O STF estabeleceu que municípios devem adotar padrões de transparência semelhantes aos federais, garantindo que a origem e a destinação das emendas parlamentares sejam registradas e divulgadas de forma eletrônica e acessível ao público. O artigo 163-A da Constituição exige rastreabilidade, comparabilidade e publicidade dos dados contábeis, orçamentários e fiscais.
A Recomendação orienta que o Executivo municipal não inicie ou continue a execução de emendas de deputados estaduais ou vereadores em 2026 até comprovar o cumprimento dos requisitos constitucionais junto ao TCE-MG, alertando que descumprimento pode resultar em responsabilização pessoal dos gestores.
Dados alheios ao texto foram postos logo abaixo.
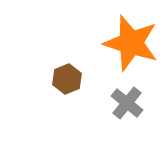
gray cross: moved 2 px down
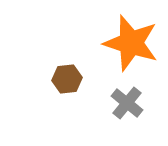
brown hexagon: rotated 16 degrees clockwise
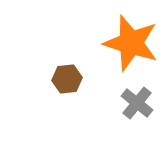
gray cross: moved 10 px right
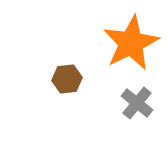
orange star: rotated 28 degrees clockwise
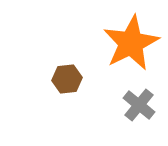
gray cross: moved 2 px right, 2 px down
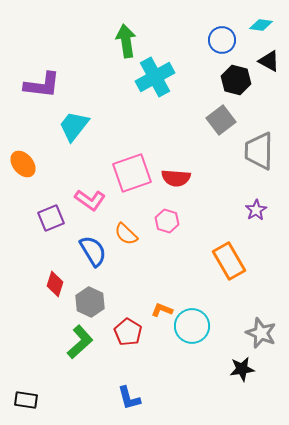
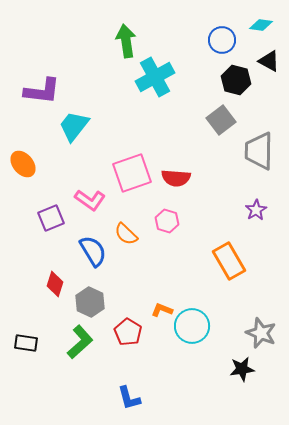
purple L-shape: moved 6 px down
black rectangle: moved 57 px up
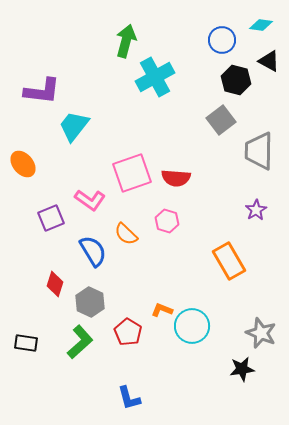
green arrow: rotated 24 degrees clockwise
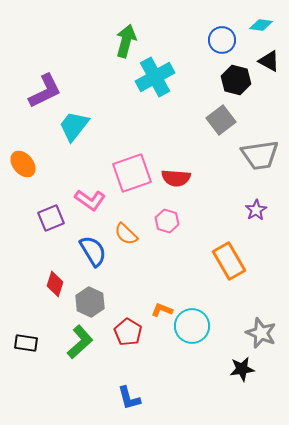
purple L-shape: moved 3 px right; rotated 33 degrees counterclockwise
gray trapezoid: moved 1 px right, 4 px down; rotated 99 degrees counterclockwise
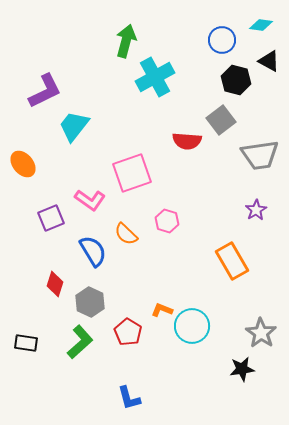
red semicircle: moved 11 px right, 37 px up
orange rectangle: moved 3 px right
gray star: rotated 12 degrees clockwise
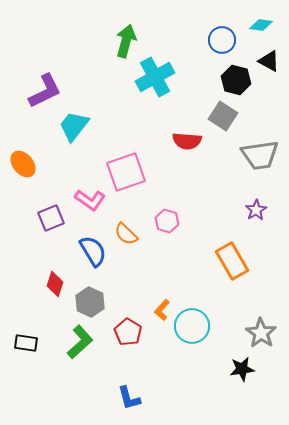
gray square: moved 2 px right, 4 px up; rotated 20 degrees counterclockwise
pink square: moved 6 px left, 1 px up
orange L-shape: rotated 70 degrees counterclockwise
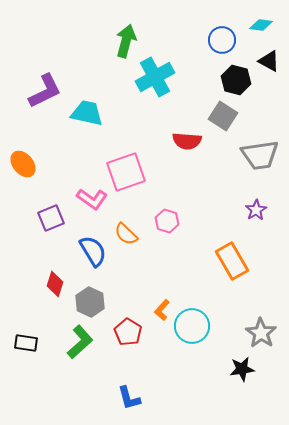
cyan trapezoid: moved 13 px right, 13 px up; rotated 64 degrees clockwise
pink L-shape: moved 2 px right, 1 px up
Por meio do Ofício PG/024/2026, datado de 26 de janeiro, a prefeitura informou que acatou integralmente a medida e está implementando ajustes conforme diretrizes do STF, da Lei Complementar Federal nº 210/2024 e normas correlatas.
O promotor Gabriel Galindo destacou que a iniciativa reforça a probidade administrativa e a boa governança. "O acesso público às informações sobre emendas parlamentares é indispensável para auditorias mais eficientes pelo Tribunal de Contas e demais órgãos fiscalizadores, em cumprimento ao dever constitucional de tutela do erário", afirmou.